Apart from a mentor from FLIP who left to study abroad in Germany the next quarter, I didn’t really seek out those resources from the first-gen-focused organizations. I probably should have, considering I was having to adapt to this newfound independence and responsibility as well as being hundreds of miles away from home and friends. Okay, so my first quarter wasn’t actually that rough (Oh, no! I got my first C!), but I was lazy and overconfident and it didn’t go as well as it could have. But to be honest, academics are probably the least interesting part of this story, so for anyone who’s actually interested I haven’t gotten any C’s for a while. (Shall I take this opportunity to humblebrag about the rest of my performance? …Nah.)

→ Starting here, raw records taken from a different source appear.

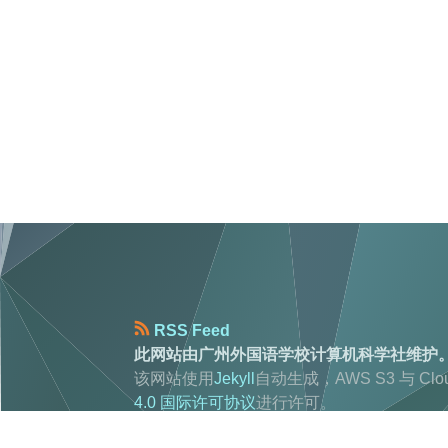
RSS Feed
此网站由广州外国语学校计算机科学社维护
该网站使用
Jekyll
自动生成，AWS S3 与 C
4.0 国际许可协议
进行许可。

The second quarter of freshman year, I began volunteering. Keeping my own educational background in mind, I sought something education-related and maybe with low-income students. You see, Stanford is adjacent to a city called Palo Alto, and East Palo Alto is right next to Palo Alto (I think it might be east of it, but I’m not too sure). I would say Palo Alto is to East Palo Alto as Las Vegas is to North Las Vegas, but the differences in the demographics are stark. Palo Alto is mostly white and Asian; East Palo Alto is Hispanic and black. Palo Alto is rich, East Palo Alto is not. A lot of volunteer organizations on-campus are focused on EPA. (But let’s avoid the mindset of “Oh, no, we have to fix/rescue that poor community/those poor people,” because we are not saviors. That is another discussion entirely.)


So at the Haas Center for Public Service at Stanford, I became a mentor for the Science in Service program. Every week we went out to a school in East Palo Alto or another school that doesn’t place a lot of emphasis on science education and we design and perform science experiments with the students. I was placed with two quiet seventh-graders who didn’t really like talking, but we had a lot of fun putting together a science experiment to confirm that alcohol will kill more E. coli in a Petri dish than warm water. Now I work for the program as a coordinator, and I work with five other coordinators to put together lesson plans and train our volunteers. This quarter we’re getting ready to focus on tinkering and building and making little circuits with electricity.

Participating in public service in the Bay Area has meant a lot for me throughout the years. The summer after my sophomore and junior years, I was a teaching fellow for Breakthrough Silicon Valley, where I worked with some of the most amazing and hardworking middle and high school students I’d ever seen. Starting junior year, I also began tutoring for EPATT—East Palo Alto Tennis & Tutoring—and it’s just so satisfying to see someone finally understanding a concept they initially had trouble with.

I’ve had so many opportunities at Stanford. I’ve seen and met Jesse Jackson and Gro Harlem Brundtland, among others. I’ve been able to explore surrounding Bay Area businesses in the name of learning more about EdTech. I’ve investigated a specific human tumor suppressor gene in transgenic yeast cells. I’m getting ready to complete an honors thesis in education on summer learning loss. Stanford beat Cal all four years I was here (admittedly, that is neither important nor much of an achievement).


But the experiences that have really stood out to me are the ones that have involved public service, because of my own background. This is to such an extent that I am getting ready for a career in public service—in science teaching. For all the first-generation students out there who aren’t sure about their future in college, hold on, because there are some amazing experiences you will get to go through. And in whatever path you take—public service, business, entertainment, engineering—may you receive the guidance you need along the way in the area you’ve always dreamed of.